Archana's comprehensive repertoire enables her not only to represent clients in contentious matters in the pharmaceutical industry, but also to advise on protection and prosecution across a number of business sectors including bioinformatics, pharmaceuticals, biotechnology and chemicals, not only limited to India but also in USA, Europe, Japan and other key jurisdictions.

Her unique and innovative approach has led to her clients winning important claims of significant commercial value in the area of software, mechanics and electronics. She is leading the firm's efforts in nascent legislation of geographical indications and plant variety.

Archana handles complex patent litigation issues before various judicial and quasi-judicial forums in India, such as the High Court and IPAB, and has been involved in advising her clients on patent strategies and regulatory affairs.

The client mandates has repeatedly favored her as a counsel of choice.
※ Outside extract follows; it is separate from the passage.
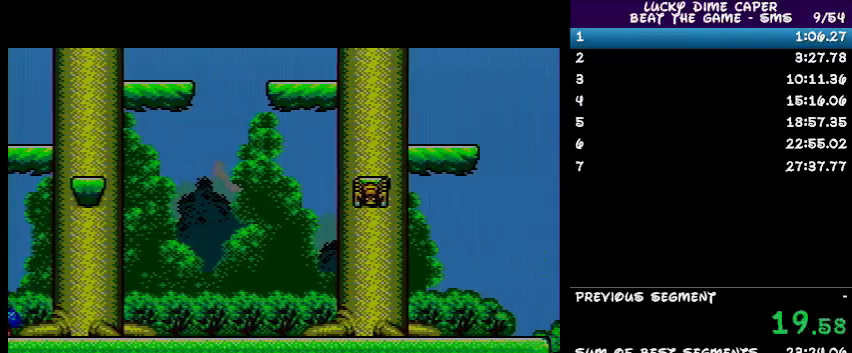
{"buttons": ["DPAD_RIGHT"], "events": []}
Her practice blends the legal acumen with the business know how of this complex area of practice.

She is a regular speaker/panelist at various national and international forums; author of articles in various publications such as Managing Intellectual Property, Asia IP Magazine, IAM Magazine and Getting the Deal through - Patents, She also features on the editorial panel of LSIPR and her articles are regularly published at various leading industry focused specialized journals.

Her contributions in the field of patents earned her international recognition and she was named a leading lawyer in the year 2013 by Asia Law Leading Lawyers. Recently, Ms. Shanker was acknowledged as a highly recommended leading lawyer in the intellectual practice by Chambers and Partners (Asia-Pacific)2013.